Peter Sis was born in 1949 in Brno, Moravia, and grew up in Prague. He started out as a musician and music publicist, designing and painting posters and album covers, later making music videos. He graduated from Prague's Academy of Applied Arts and The Royal College of Art in London. When he graduated, he began a career as a filmmaker, later winning the Golden Bear at the Berlin Film Festival for his animated short, Heads (1980). In 1982, Peter received permission to leave communist Czechoslovakia for Los Angeles, where he filmed the theme song for the Olympic Games, but then the games were boycotted by the Eastern Bloc countries and Sís decided to stay in the US. Today he lives in Irvington, New York.
Sis’ books, Starry Messenger: Galileo Galilei, Tibet Through the Red Box, and The Wall: Growing Up Behind the Iron Curtain were each named Caldecott Honor Books by the American Library Association, and The Wall was also awarded the Robert F. Sibert Medal for the most distinguished informational book for young readers. In addition, he has had seven books named to The New York Times Best Illustrated Book of the Year list, was the first children’s book illustrator to win the MacArthur Fellowship, and in 2012 won the Hans Christian Andersen Award for lifelong achievement, the highest international recognition given to an author and an illustrator of children’s books.
His art, including three-dimensional works, has been exhibited in Europe, Asia, North America, and Mexico. He has also worked in public space, most famously with mosaics for the New York subway and large-scale tapestries at airports in Prague, Dublin and Cape Town.
In 2003 he started working with Art for Amnesty on behalf of Amnesty International when he designed the poster for the inaugural Ambassador of Conscience Award presented to Vaclav Havel in Dublin.
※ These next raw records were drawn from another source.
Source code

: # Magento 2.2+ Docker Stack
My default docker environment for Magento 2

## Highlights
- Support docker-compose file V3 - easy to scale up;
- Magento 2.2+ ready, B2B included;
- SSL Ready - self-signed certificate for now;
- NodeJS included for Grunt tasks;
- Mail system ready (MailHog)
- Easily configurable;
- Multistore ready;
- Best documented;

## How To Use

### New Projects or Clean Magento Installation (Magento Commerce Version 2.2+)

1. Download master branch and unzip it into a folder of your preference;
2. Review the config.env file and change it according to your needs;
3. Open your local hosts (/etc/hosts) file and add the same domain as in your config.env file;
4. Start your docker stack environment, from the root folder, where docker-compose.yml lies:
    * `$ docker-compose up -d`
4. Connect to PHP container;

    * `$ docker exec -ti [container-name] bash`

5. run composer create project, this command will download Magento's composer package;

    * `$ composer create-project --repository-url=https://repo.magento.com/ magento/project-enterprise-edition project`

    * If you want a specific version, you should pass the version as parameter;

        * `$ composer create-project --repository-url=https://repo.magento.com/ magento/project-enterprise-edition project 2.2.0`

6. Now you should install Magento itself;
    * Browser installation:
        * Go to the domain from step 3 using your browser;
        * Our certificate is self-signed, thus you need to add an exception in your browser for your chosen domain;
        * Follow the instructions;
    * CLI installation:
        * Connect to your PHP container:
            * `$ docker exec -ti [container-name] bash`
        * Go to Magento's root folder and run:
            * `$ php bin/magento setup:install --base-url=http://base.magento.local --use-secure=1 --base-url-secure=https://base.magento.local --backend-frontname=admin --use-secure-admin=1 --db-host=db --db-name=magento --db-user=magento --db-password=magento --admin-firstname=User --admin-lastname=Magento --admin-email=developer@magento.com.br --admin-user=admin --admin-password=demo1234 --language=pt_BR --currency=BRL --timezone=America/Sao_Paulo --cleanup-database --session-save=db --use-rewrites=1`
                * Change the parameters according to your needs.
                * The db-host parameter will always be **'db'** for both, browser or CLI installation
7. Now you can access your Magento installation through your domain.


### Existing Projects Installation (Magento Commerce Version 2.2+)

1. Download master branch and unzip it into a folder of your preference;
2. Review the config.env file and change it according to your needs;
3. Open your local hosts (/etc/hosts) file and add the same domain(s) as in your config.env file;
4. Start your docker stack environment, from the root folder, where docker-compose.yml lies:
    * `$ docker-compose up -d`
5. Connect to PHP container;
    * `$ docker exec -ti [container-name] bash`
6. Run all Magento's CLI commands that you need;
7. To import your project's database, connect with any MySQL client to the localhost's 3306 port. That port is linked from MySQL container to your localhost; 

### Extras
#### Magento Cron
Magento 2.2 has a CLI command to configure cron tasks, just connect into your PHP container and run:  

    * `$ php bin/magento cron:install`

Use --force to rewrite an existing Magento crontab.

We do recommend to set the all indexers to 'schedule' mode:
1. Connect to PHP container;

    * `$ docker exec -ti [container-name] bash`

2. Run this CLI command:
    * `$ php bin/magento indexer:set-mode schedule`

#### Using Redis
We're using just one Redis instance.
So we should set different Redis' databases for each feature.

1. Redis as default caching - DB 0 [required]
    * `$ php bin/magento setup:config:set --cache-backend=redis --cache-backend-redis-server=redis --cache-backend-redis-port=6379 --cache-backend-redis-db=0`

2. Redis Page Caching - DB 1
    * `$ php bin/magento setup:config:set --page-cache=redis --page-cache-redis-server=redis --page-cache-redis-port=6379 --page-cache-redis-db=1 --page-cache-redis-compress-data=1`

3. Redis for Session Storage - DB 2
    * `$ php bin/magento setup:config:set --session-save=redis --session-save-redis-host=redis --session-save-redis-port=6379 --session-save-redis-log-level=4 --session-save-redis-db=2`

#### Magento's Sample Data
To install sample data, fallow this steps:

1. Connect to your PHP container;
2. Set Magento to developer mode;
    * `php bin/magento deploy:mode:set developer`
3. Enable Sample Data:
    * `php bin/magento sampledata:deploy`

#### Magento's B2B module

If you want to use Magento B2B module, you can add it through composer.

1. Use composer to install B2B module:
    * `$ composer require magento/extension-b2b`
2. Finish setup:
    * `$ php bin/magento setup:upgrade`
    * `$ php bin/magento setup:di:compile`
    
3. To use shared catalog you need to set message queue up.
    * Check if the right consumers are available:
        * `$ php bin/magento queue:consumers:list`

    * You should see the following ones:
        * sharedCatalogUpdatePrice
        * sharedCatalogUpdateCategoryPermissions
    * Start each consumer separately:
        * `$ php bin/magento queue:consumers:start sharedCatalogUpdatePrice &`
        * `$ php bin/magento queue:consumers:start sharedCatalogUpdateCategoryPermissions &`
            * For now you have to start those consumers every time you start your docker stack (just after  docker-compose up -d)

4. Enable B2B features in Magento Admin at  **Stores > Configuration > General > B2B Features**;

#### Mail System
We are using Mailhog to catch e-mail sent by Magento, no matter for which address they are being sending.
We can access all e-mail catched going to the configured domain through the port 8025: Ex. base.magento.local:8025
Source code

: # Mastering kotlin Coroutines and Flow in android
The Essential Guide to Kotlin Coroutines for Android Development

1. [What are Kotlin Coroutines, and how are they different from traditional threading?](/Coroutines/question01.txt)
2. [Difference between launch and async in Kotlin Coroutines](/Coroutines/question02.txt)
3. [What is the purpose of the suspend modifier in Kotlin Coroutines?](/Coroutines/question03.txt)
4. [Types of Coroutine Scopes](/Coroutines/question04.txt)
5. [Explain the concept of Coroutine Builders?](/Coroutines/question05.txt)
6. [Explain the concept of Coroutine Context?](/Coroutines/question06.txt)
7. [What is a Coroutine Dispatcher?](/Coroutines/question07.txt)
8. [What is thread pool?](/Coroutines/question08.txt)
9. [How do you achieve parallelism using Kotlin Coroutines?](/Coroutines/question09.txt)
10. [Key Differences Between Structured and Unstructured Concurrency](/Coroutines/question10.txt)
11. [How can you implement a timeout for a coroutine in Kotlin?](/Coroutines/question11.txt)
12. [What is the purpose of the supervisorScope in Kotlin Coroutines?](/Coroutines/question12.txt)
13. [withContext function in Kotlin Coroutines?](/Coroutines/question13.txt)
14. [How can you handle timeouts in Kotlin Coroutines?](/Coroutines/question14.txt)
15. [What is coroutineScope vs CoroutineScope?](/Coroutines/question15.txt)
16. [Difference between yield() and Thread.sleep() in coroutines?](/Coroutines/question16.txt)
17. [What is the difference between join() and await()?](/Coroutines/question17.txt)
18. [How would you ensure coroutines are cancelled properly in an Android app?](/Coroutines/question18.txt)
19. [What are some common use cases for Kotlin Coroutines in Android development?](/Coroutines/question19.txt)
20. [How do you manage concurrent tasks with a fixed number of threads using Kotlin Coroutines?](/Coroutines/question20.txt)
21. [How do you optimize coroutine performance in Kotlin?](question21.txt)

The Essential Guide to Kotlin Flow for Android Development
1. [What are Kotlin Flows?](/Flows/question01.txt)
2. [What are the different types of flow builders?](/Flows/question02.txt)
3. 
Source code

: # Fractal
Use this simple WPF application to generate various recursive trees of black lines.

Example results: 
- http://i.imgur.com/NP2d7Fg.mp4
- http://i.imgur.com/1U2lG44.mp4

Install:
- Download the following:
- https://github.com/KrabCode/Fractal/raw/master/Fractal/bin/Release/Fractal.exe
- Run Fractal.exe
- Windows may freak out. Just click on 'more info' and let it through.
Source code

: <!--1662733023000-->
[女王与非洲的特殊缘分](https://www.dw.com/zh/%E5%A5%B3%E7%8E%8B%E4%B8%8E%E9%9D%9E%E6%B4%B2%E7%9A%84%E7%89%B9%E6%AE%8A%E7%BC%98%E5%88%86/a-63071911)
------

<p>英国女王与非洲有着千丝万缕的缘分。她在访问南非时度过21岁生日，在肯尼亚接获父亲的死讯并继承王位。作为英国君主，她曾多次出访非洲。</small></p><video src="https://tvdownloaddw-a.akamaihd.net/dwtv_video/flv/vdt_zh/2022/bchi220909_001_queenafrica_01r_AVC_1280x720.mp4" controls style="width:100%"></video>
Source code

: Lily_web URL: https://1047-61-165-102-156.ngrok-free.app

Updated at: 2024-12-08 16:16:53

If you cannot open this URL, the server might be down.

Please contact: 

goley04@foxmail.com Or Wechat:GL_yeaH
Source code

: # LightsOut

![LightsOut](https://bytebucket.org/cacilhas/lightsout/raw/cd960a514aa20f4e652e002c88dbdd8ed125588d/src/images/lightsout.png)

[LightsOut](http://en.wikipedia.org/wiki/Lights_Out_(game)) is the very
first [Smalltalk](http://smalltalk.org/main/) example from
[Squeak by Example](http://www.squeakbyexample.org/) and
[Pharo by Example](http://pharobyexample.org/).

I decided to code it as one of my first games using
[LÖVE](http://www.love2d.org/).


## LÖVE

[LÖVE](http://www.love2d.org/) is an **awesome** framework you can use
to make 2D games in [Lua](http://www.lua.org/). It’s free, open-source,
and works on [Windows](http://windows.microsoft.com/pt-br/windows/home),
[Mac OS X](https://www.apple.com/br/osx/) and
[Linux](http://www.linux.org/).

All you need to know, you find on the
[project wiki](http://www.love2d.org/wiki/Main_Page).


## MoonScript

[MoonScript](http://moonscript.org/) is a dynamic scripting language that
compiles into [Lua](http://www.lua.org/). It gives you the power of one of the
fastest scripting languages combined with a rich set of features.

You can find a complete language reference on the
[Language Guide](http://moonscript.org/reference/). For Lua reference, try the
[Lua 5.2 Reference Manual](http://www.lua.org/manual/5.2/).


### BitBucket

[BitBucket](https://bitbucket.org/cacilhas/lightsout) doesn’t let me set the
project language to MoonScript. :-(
Based on the initiative of Bill Shipsey, he designed a tapestry tribute to Vaclav Havel at Vaclav Havel Airport in Prague followed by a total of ten other tapestries honoring - among others - Nelson Mandela, Martin Luther King Jr., poet Seamus Heaney, and singer John Lennon. In addition, he designed two azulejo murals for Art for Amnesty: one, Simorg – Thirty Birds already installed in Lisbon, and a large-scale, almost 300 square meter, azulejo mural Velvet Bridge, awaiting installation on a wall in Prague’s Mala Strana.